Scene geometry reasoning data

"""

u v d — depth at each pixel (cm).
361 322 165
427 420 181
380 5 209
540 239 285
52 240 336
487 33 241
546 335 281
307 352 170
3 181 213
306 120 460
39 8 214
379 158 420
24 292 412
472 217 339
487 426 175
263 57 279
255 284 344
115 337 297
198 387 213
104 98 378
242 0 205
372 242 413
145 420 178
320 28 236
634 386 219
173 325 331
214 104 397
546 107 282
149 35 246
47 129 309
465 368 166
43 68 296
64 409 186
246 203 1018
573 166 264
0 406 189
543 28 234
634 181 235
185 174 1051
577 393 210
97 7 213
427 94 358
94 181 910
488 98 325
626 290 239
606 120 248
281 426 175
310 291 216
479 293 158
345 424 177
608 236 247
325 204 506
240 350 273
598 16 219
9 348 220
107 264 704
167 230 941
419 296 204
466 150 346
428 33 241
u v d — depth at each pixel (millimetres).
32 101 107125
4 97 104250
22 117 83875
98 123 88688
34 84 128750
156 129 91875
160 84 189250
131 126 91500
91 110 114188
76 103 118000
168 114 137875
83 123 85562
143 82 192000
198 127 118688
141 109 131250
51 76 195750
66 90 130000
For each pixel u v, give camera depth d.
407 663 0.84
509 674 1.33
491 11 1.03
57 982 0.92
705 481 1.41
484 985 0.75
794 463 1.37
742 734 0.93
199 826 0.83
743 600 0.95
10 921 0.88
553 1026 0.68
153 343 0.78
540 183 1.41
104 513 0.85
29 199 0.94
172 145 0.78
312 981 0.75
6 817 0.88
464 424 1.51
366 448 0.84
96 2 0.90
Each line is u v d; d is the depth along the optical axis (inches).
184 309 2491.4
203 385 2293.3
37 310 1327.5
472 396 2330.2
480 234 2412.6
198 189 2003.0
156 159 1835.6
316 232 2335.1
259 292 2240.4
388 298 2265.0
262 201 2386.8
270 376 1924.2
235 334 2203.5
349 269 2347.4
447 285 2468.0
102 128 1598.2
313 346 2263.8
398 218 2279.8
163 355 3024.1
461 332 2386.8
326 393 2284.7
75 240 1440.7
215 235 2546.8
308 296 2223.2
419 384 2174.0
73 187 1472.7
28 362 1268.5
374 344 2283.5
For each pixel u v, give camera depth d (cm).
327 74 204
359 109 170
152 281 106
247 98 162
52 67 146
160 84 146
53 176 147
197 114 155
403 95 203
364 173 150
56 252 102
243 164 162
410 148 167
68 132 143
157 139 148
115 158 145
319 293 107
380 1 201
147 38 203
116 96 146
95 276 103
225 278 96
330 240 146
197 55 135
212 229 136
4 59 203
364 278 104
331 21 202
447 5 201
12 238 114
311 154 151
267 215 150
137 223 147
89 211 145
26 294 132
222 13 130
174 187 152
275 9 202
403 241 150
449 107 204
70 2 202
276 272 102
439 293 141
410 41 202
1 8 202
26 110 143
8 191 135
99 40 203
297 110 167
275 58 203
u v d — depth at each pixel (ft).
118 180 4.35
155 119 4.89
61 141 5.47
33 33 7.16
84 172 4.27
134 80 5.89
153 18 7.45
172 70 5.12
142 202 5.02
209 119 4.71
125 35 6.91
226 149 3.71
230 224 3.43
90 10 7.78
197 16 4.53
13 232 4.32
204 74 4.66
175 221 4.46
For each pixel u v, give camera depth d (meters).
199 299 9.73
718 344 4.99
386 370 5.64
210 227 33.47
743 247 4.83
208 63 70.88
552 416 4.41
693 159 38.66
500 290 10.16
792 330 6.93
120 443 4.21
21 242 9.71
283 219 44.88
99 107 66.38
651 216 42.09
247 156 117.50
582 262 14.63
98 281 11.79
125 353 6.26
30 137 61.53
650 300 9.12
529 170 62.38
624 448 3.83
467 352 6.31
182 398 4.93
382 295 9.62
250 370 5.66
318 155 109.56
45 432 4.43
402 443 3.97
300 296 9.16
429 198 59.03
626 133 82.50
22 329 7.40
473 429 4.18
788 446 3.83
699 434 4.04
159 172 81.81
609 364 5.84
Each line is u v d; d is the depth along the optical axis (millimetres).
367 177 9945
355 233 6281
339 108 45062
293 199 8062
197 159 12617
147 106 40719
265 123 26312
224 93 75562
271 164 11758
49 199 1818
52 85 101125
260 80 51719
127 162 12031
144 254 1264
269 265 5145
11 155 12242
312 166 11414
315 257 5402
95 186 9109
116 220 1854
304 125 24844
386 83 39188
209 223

"""

● **TASK GOAL**
Copy every record precisely, omitting nothing.

● **RESPONSE AREA**
u v d — depth at each pixel (cm).
361 322 165
427 420 181
380 5 209
540 239 285
52 240 336
487 33 241
546 335 281
307 352 170
3 181 213
306 120 460
39 8 214
379 158 420
24 292 412
472 217 339
487 426 175
263 57 279
255 284 344
115 337 297
198 387 213
104 98 378
242 0 205
372 242 413
145 420 178
320 28 236
634 386 219
173 325 331
214 104 397
546 107 282
149 35 246
47 129 309
465 368 166
43 68 296
64 409 186
246 203 1018
573 166 264
0 406 189
543 28 234
634 181 235
185 174 1051
577 393 210
97 7 213
427 94 358
94 181 910
488 98 325
626 290 239
606 120 248
281 426 175
310 291 216
479 293 158
345 424 177
608 236 247
325 204 506
240 350 273
598 16 219
9 348 220
107 264 704
167 230 941
419 296 204
466 150 346
428 33 241
u v d — depth at each pixel (millimetres).
32 101 107125
4 97 104250
22 117 83875
98 123 88688
34 84 128750
156 129 91875
160 84 189250
131 126 91500
91 110 114188
76 103 118000
168 114 137875
83 123 85562
143 82 192000
198 127 118688
141 109 131250
51 76 195750
66 90 130000
For each pixel u v, give camera depth d.
407 663 0.84
509 674 1.33
491 11 1.03
57 982 0.92
705 481 1.41
484 985 0.75
794 463 1.37
742 734 0.93
199 826 0.83
743 600 0.95
10 921 0.88
553 1026 0.68
153 343 0.78
540 183 1.41
104 513 0.85
29 199 0.94
172 145 0.78
312 981 0.75
6 817 0.88
464 424 1.51
366 448 0.84
96 2 0.90
Each line is u v d; d is the depth along the optical axis (inches).
184 309 2491.4
203 385 2293.3
37 310 1327.5
472 396 2330.2
480 234 2412.6
198 189 2003.0
156 159 1835.6
316 232 2335.1
259 292 2240.4
388 298 2265.0
262 201 2386.8
270 376 1924.2
235 334 2203.5
349 269 2347.4
447 285 2468.0
102 128 1598.2
313 346 2263.8
398 218 2279.8
163 355 3024.1
461 332 2386.8
326 393 2284.7
75 240 1440.7
215 235 2546.8
308 296 2223.2
419 384 2174.0
73 187 1472.7
28 362 1268.5
374 344 2283.5
For each pixel u v, give camera depth d (cm).
327 74 204
359 109 170
152 281 106
247 98 162
52 67 146
160 84 146
53 176 147
197 114 155
403 95 203
364 173 150
56 252 102
243 164 162
410 148 167
68 132 143
157 139 148
115 158 145
319 293 107
380 1 201
147 38 203
116 96 146
95 276 103
225 278 96
330 240 146
197 55 135
212 229 136
4 59 203
364 278 104
331 21 202
447 5 201
12 238 114
311 154 151
267 215 150
137 223 147
89 211 145
26 294 132
222 13 130
174 187 152
275 9 202
403 241 150
449 107 204
70 2 202
276 272 102
439 293 141
410 41 202
1 8 202
26 110 143
8 191 135
99 40 203
297 110 167
275 58 203
u v d — depth at each pixel (ft).
118 180 4.35
155 119 4.89
61 141 5.47
33 33 7.16
84 172 4.27
134 80 5.89
153 18 7.45
172 70 5.12
142 202 5.02
209 119 4.71
125 35 6.91
226 149 3.71
230 224 3.43
90 10 7.78
197 16 4.53
13 232 4.32
204 74 4.66
175 221 4.46
For each pixel u v, give camera depth d (meters).
199 299 9.73
718 344 4.99
386 370 5.64
210 227 33.47
743 247 4.83
208 63 70.88
552 416 4.41
693 159 38.66
500 290 10.16
792 330 6.93
120 443 4.21
21 242 9.71
283 219 44.88
99 107 66.38
651 216 42.09
247 156 117.50
582 262 14.63
98 281 11.79
125 353 6.26
30 137 61.53
650 300 9.12
529 170 62.38
624 448 3.83
467 352 6.31
182 398 4.93
382 295 9.62
250 370 5.66
318 155 109.56
45 432 4.43
402 443 3.97
300 296 9.16
429 198 59.03
626 133 82.50
22 329 7.40
473 429 4.18
788 446 3.83
699 434 4.04
159 172 81.81
609 364 5.84
Each line is u v d; d is the depth along the optical axis (millimetres).
367 177 9945
355 233 6281
339 108 45062
293 199 8062
197 159 12617
147 106 40719
265 123 26312
224 93 75562
271 164 11758
49 199 1818
52 85 101125
260 80 51719
127 162 12031
144 254 1264
269 265 5145
11 155 12242
312 166 11414
315 257 5402
95 186 9109
116 220 1854
304 125 24844
386 83 39188
209 223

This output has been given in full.